> [WORK ITEM]: Omit every picture, then return the listing verbatim.

> [DATA FOR THIS EXERCISE]:

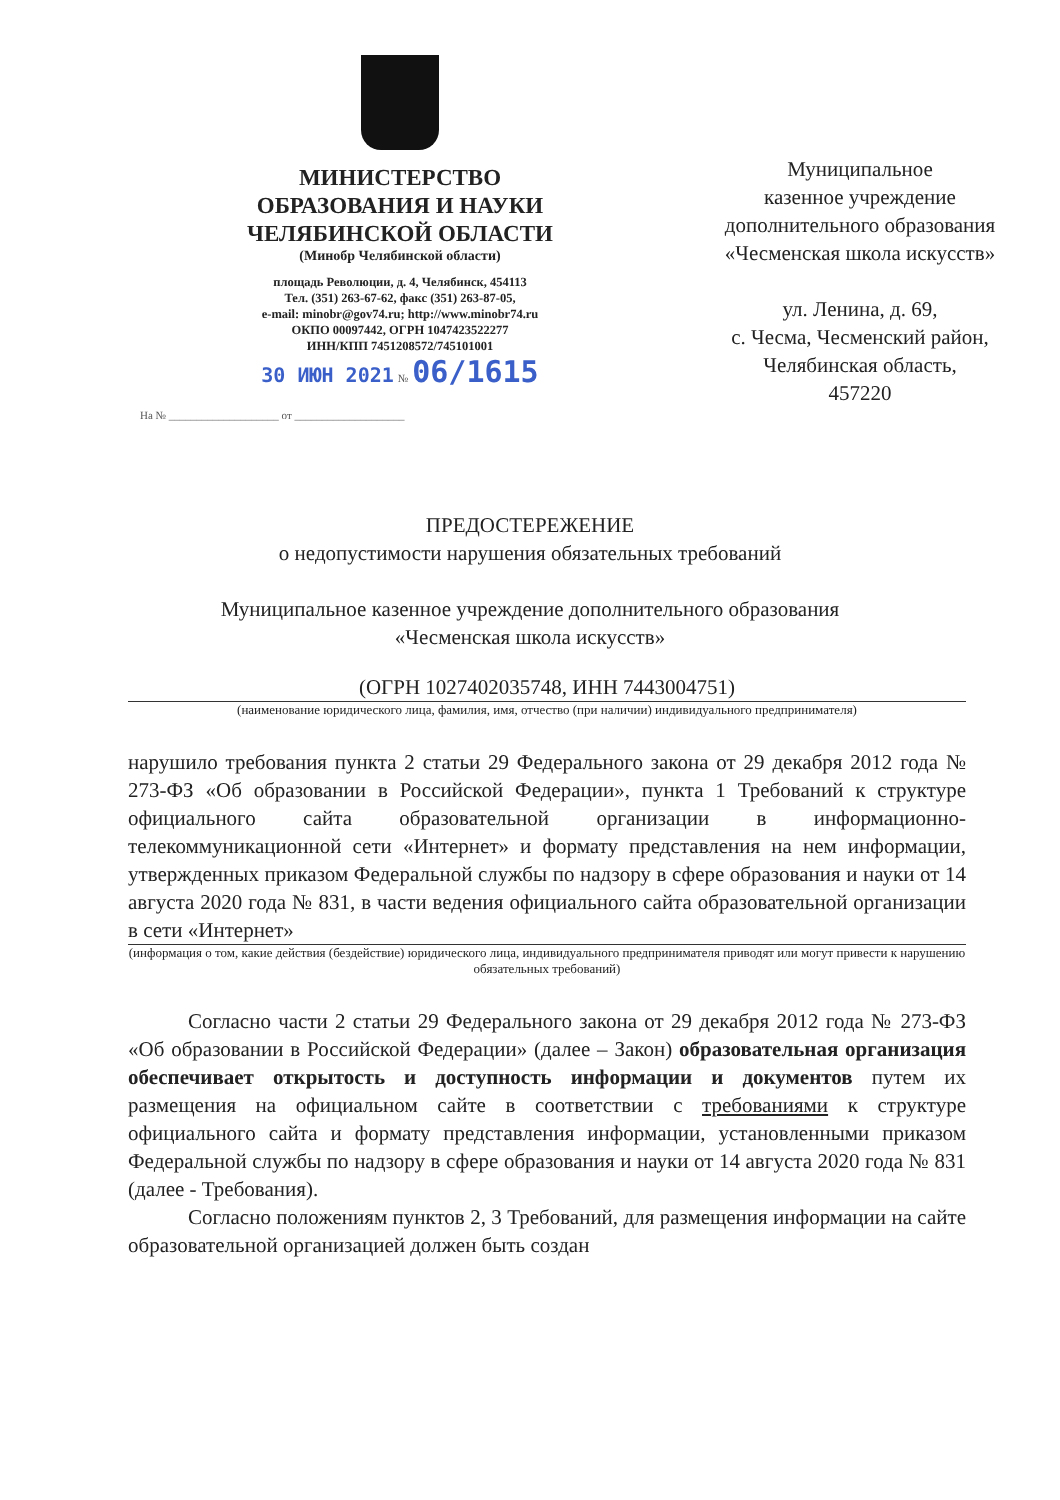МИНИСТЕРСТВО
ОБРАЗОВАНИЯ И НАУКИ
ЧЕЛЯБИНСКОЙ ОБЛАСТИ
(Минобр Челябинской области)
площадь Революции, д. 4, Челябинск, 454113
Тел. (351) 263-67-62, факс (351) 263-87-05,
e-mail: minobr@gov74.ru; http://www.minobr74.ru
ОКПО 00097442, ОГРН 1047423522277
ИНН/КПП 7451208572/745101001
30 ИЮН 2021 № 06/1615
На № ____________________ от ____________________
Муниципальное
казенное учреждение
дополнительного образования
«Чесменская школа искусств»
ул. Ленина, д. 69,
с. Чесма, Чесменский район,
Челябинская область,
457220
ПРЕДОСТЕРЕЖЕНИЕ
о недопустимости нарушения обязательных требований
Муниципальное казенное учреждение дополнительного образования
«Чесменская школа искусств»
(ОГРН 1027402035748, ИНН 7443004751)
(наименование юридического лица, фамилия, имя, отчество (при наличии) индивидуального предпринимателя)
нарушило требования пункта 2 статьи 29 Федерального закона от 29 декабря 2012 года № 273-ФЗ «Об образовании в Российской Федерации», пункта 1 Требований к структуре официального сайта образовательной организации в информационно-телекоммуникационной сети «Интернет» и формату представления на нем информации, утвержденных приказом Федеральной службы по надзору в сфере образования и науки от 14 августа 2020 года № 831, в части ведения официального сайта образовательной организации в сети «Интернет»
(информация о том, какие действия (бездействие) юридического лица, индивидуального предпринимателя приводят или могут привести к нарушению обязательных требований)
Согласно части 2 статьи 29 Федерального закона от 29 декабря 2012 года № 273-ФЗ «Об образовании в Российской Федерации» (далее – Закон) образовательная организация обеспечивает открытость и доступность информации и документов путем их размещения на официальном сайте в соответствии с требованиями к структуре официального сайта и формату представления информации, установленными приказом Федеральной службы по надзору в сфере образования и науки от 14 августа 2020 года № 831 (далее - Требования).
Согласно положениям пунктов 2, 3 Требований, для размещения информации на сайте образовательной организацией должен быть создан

> [YOUR SOLUTION]:
МИНИСТЕРСТВО
ОБРАЗОВАНИЯ И НАУКИ
ЧЕЛЯБИНСКОЙ ОБЛАСТИ
(Минобр Челябинской области)
площадь Революции, д. 4, Челябинск, 454113
Тел. (351) 263-67-62, факс (351) 263-87-05,
e-mail: minobr@gov74.ru; http://www.minobr74.ru
ОКПО 00097442, ОГРН 1047423522277
ИНН/КПП 7451208572/745101001
30 ИЮН 2021 № 06/1615
На № ____________________ от ____________________
Муниципальное
казенное учреждение
дополнительного образования
«Чесменская школа искусств»
ул. Ленина, д. 69,
с. Чесма, Чесменский район,
Челябинская область,
457220
ПРЕДОСТЕРЕЖЕНИЕ
о недопустимости нарушения обязательных требований
Муниципальное казенное учреждение дополнительного образования
«Чесменская школа искусств»
(ОГРН 1027402035748, ИНН 7443004751)
(наименование юридического лица, фамилия, имя, отчество (при наличии) индивидуального предпринимателя)
нарушило требования пункта 2 статьи 29 Федерального закона от 29 декабря 2012 года № 273-ФЗ «Об образовании в Российской Федерации», пункта 1 Требований к структуре официального сайта образовательной организации в информационно-телекоммуникационной сети «Интернет» и формату представления на нем информации, утвержденных приказом Федеральной службы по надзору в сфере образования и науки от 14 августа 2020 года № 831, в части ведения официального сайта образовательной организации в сети «Интернет»
(информация о том, какие действия (бездействие) юридического лица, индивидуального предпринимателя приводят или могут привести к нарушению обязательных требований)
Согласно части 2 статьи 29 Федерального закона от 29 декабря 2012 года № 273-ФЗ «Об образовании в Российской Федерации» (далее – Закон) образовательная организация обеспечивает открытость и доступность информации и документов путем их размещения на официальном сайте в соответствии с требованиями к структуре официального сайта и формату представления информации, установленными приказом Федеральной службы по надзору в сфере образования и науки от 14 августа 2020 года № 831 (далее - Требования).
Согласно положениям пунктов 2, 3 Требований, для размещения информации на сайте образовательной организацией должен быть создан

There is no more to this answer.